Work to be completed: Tally the lines in the material below that contain the string "sketchPlane", with case counting, and reply with only that number.

Materials provided:
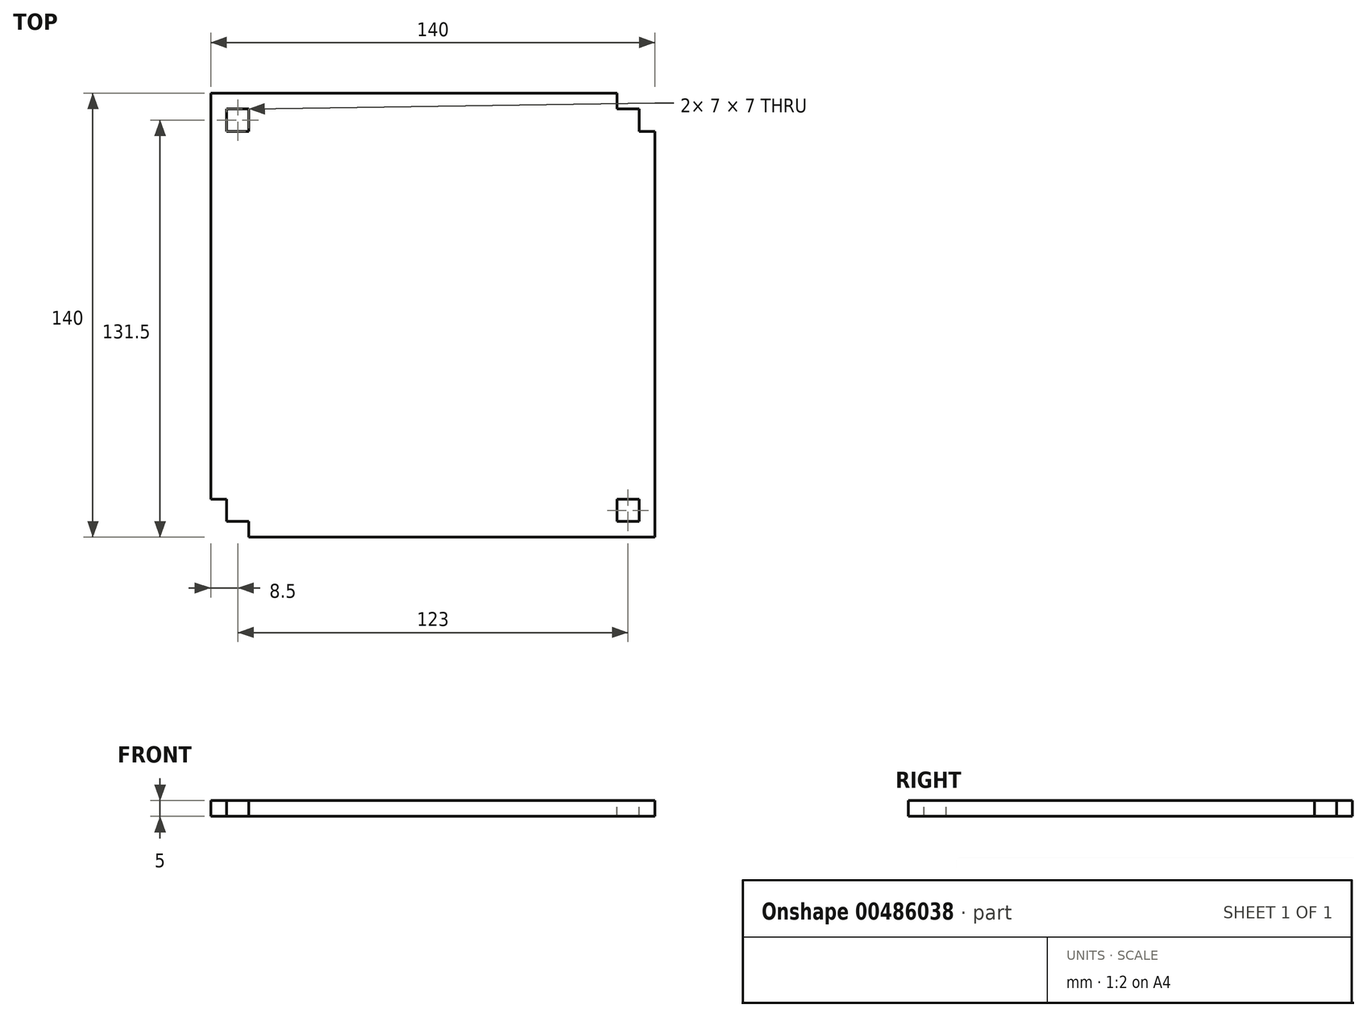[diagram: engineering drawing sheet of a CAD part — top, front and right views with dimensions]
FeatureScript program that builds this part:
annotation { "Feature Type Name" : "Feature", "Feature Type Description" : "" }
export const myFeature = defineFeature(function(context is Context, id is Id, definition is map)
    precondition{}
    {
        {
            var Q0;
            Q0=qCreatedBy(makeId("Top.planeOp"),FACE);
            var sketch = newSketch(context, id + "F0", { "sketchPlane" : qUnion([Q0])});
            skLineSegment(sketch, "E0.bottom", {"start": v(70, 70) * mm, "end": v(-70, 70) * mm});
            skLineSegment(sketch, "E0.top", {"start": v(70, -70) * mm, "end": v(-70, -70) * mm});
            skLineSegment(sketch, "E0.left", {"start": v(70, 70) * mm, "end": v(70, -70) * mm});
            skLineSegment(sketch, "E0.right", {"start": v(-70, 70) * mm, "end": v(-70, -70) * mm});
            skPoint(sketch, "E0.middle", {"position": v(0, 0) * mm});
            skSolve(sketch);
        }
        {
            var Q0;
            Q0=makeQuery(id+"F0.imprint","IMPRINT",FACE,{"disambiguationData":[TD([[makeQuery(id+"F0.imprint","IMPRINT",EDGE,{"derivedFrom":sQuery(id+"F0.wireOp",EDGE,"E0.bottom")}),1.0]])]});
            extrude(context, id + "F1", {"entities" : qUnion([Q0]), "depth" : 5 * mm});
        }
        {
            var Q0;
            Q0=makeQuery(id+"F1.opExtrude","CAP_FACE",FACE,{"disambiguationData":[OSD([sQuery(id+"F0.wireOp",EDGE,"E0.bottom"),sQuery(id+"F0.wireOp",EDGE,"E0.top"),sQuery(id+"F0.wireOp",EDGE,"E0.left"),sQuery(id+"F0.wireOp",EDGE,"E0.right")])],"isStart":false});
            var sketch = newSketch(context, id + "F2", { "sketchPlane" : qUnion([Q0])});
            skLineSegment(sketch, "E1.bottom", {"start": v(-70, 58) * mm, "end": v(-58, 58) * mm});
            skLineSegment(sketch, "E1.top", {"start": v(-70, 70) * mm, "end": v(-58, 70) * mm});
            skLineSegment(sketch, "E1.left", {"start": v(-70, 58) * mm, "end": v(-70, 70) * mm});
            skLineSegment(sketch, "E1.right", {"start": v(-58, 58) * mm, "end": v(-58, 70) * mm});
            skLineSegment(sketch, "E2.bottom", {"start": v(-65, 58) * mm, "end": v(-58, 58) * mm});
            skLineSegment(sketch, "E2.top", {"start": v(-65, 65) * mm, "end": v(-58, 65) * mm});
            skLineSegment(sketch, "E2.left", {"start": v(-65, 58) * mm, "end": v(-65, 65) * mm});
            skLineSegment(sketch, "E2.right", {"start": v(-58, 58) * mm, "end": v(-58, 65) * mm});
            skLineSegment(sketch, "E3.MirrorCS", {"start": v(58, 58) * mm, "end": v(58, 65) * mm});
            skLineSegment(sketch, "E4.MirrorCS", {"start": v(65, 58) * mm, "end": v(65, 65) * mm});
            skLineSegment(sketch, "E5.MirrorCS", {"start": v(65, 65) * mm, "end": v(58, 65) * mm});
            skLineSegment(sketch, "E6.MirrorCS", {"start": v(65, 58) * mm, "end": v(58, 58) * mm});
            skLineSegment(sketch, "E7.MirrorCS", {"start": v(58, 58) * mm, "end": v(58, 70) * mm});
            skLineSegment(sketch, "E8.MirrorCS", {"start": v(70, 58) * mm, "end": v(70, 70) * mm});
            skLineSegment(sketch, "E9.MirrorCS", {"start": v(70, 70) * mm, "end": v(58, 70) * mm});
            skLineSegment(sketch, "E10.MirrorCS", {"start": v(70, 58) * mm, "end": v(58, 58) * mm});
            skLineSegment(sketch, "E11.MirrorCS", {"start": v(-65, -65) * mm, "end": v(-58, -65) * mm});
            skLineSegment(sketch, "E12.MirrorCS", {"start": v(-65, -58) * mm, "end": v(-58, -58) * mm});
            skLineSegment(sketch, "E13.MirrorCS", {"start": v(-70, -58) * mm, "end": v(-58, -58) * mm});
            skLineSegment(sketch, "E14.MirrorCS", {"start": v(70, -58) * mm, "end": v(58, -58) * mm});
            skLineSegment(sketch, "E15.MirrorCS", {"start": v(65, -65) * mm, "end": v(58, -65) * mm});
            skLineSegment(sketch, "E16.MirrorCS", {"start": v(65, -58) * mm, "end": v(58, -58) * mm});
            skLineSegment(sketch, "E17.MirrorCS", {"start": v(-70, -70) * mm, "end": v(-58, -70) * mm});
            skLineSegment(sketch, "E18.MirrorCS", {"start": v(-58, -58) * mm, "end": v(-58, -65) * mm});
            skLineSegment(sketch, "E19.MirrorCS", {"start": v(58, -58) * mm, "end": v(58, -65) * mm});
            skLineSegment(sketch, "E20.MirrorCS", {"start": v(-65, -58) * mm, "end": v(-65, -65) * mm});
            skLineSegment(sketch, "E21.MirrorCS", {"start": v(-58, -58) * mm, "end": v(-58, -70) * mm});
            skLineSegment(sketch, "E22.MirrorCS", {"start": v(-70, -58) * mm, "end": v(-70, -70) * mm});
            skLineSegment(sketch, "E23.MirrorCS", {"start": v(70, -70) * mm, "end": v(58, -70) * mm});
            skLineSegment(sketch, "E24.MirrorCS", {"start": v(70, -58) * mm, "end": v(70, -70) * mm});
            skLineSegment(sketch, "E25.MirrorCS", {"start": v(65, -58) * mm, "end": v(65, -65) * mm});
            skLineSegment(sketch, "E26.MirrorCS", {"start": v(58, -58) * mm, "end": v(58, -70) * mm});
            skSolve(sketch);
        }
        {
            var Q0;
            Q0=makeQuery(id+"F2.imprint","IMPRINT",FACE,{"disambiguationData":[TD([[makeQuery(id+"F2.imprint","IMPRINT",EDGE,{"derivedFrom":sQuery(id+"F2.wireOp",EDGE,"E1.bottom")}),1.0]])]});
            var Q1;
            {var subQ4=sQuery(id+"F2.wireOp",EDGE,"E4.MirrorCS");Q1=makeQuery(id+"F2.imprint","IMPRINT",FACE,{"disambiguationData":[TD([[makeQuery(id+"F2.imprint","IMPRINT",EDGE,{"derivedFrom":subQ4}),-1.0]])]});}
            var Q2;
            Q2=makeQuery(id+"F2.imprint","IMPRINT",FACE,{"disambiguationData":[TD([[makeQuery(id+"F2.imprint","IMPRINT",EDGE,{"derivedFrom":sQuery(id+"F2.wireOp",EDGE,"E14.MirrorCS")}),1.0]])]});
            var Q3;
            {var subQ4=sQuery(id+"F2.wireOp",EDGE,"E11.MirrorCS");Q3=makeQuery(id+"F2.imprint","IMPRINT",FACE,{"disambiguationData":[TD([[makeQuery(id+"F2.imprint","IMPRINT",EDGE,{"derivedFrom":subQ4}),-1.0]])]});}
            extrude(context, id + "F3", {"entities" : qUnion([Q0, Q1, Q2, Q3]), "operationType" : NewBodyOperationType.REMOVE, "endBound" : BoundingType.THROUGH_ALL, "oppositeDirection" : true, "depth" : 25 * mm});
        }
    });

Task solution: 2